TU OBJETIVO: Transcribe sin cambios, del texto sobre la cruzada anticorrupción en Guatemala, el tramo que va desde "La cruzada anti-corrupción" hasta "China y Rusia.".

**** FRAGMENTO DEL TEXTO ****

La cruzada anti-corrupción en marcha, refrendada muy mediática, casi peliculescamente por la Embajada de Estados Unidos, tenía como objetivo limpiar un poco la cara de impresentables (las mafias enquistadas en el aparato de Estado), preparando condiciones para la implementación de la «Alianza para la prosperidad», un plan de recolonización del área centroamericana para blindarla en varios sentidos: para frenar su perfil de exportadora de indocumentados hacia suelo estadounidense, para frenar su perfil de principal bodega y ruta de tránsito de buena parte de la droga que llega al territorio del norte, y para asegurar la región como intocable traspatio de la gran potencia en la lucha hegemónica contra los nuevos retos mundiales dados por China y Rusia.

En síntesis: se preparó todo, al modo de las «democrática y cívicas» revoluciones de colores donde la estrategia de Washington ya funcionó exitosamente (en algunos países de Europa del Este, o en la Primavera Árabe), para sacar un gobierno mal visto y molesto para el proyecto regional de la Casa Blanca. Las movilizaciones sabatinas, que tenían mucho de «fiesta» y no tanto de movimiento político como las protestas campesinas y de trabajadores existentes con anterioridad, podrían haber avanzado hacia una radicalización de la lucha popular. Pero, de momento al menos, las condiciones no estuvieron dadas. Si se quiere creer que fueron ellas las que lograron sacar a Baldetti y a Pérez Molina, se está analizando muy parcialmente la situación: fueron parte -imprescindible- del montaje necesario, pero el proyecto de roll back (reversión) del binomio del Ejecutivo guatemalteco ya estaba escrito desde hacía un año atrás.

**** FILAS DEL CONJUNTO ****

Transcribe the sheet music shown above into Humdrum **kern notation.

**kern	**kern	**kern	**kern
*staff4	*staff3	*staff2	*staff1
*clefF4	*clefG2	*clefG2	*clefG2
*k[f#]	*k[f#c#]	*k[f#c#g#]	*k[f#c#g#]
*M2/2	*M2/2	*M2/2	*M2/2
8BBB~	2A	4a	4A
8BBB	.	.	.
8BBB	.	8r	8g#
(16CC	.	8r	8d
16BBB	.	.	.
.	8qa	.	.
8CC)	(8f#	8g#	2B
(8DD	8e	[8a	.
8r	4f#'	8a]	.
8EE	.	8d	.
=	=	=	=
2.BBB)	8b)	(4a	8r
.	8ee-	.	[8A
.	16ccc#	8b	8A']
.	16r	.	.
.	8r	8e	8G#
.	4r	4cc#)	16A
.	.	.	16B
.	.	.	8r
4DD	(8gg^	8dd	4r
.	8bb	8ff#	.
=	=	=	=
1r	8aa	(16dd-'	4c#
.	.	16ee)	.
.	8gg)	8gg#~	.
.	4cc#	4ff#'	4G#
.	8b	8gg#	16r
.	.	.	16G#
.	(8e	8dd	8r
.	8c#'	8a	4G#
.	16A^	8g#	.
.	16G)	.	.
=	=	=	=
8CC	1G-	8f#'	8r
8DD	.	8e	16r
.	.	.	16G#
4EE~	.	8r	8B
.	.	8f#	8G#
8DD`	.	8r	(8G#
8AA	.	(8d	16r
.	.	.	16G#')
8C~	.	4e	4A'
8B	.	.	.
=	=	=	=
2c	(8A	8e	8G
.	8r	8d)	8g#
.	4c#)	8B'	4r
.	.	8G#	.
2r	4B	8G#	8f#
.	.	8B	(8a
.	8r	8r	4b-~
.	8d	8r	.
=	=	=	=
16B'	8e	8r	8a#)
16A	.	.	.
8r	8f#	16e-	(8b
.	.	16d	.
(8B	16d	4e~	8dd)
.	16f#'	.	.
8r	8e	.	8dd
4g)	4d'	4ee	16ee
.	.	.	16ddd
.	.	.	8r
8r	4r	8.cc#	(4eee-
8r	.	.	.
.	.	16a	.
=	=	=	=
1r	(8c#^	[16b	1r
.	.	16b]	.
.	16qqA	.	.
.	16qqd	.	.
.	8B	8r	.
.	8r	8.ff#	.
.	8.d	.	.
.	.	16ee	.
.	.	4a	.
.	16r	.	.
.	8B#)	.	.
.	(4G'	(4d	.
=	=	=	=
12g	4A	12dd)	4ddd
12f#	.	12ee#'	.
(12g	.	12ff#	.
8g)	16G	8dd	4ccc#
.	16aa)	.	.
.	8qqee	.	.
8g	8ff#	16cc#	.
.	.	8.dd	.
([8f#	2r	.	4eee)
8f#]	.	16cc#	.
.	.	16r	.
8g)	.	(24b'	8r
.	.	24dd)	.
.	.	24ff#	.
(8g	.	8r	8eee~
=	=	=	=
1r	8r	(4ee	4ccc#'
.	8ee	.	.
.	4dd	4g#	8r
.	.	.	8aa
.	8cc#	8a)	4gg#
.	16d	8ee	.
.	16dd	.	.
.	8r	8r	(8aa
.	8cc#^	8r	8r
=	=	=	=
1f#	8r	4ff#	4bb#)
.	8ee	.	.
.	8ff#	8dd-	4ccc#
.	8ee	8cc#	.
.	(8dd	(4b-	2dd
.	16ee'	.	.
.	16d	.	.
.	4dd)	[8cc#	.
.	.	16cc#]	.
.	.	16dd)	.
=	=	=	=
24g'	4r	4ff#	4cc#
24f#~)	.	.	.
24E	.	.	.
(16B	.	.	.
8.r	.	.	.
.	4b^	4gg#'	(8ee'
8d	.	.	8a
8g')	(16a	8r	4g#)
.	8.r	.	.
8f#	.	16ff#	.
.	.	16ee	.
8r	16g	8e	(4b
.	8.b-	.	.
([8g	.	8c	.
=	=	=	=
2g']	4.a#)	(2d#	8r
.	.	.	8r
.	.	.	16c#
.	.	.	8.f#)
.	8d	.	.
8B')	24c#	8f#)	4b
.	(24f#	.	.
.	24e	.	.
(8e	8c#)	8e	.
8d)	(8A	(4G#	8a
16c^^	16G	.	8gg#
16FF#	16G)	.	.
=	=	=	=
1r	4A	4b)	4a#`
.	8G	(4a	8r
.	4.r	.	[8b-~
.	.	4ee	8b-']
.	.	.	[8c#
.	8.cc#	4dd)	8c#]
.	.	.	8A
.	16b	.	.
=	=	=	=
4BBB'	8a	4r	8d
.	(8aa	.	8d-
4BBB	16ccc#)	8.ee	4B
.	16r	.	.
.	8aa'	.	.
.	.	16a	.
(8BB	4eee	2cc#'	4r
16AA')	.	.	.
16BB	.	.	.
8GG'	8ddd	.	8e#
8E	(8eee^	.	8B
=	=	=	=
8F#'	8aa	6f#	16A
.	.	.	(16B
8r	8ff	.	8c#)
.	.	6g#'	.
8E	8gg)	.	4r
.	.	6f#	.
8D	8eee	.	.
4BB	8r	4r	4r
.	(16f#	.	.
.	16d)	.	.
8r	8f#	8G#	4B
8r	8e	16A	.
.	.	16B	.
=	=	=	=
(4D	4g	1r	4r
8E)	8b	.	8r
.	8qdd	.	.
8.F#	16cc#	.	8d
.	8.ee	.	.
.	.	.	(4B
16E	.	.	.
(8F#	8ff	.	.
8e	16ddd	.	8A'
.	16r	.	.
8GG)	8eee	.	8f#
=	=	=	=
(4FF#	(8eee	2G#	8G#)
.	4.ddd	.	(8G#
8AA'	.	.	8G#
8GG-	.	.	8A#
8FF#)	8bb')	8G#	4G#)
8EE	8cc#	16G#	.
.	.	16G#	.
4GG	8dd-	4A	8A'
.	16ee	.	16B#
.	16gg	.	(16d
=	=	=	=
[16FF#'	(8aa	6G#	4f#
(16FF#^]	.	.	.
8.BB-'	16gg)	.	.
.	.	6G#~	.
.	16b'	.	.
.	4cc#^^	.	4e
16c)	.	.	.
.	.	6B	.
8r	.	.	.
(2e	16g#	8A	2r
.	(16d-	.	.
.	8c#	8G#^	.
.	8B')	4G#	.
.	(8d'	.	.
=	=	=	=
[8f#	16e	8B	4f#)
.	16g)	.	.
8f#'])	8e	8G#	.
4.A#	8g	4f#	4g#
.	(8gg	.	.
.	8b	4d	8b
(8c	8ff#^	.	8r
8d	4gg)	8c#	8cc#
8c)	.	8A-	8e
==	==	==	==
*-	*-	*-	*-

****

RESPUESTA ESCRITA:
La cruzada anti-corrupción en marcha, refrendada muy mediática, casi peliculescamente por la Embajada de Estados Unidos, tenía como objetivo limpiar un poco la cara de impresentables (las mafias enquistadas en el aparato de Estado), preparando condiciones para la implementación de la «Alianza para la prosperidad», un plan de recolonización del área centroamericana para blindarla en varios sentidos: para frenar su perfil de exportadora de indocumentados hacia suelo estadounidense, para frenar su perfil de principal bodega y ruta de tránsito de buena parte de la droga que llega al territorio del norte, y para asegurar la región como intocable traspatio de la gran potencia en la lucha hegemónica contra los nuevos retos mundiales dados por China y Rusia.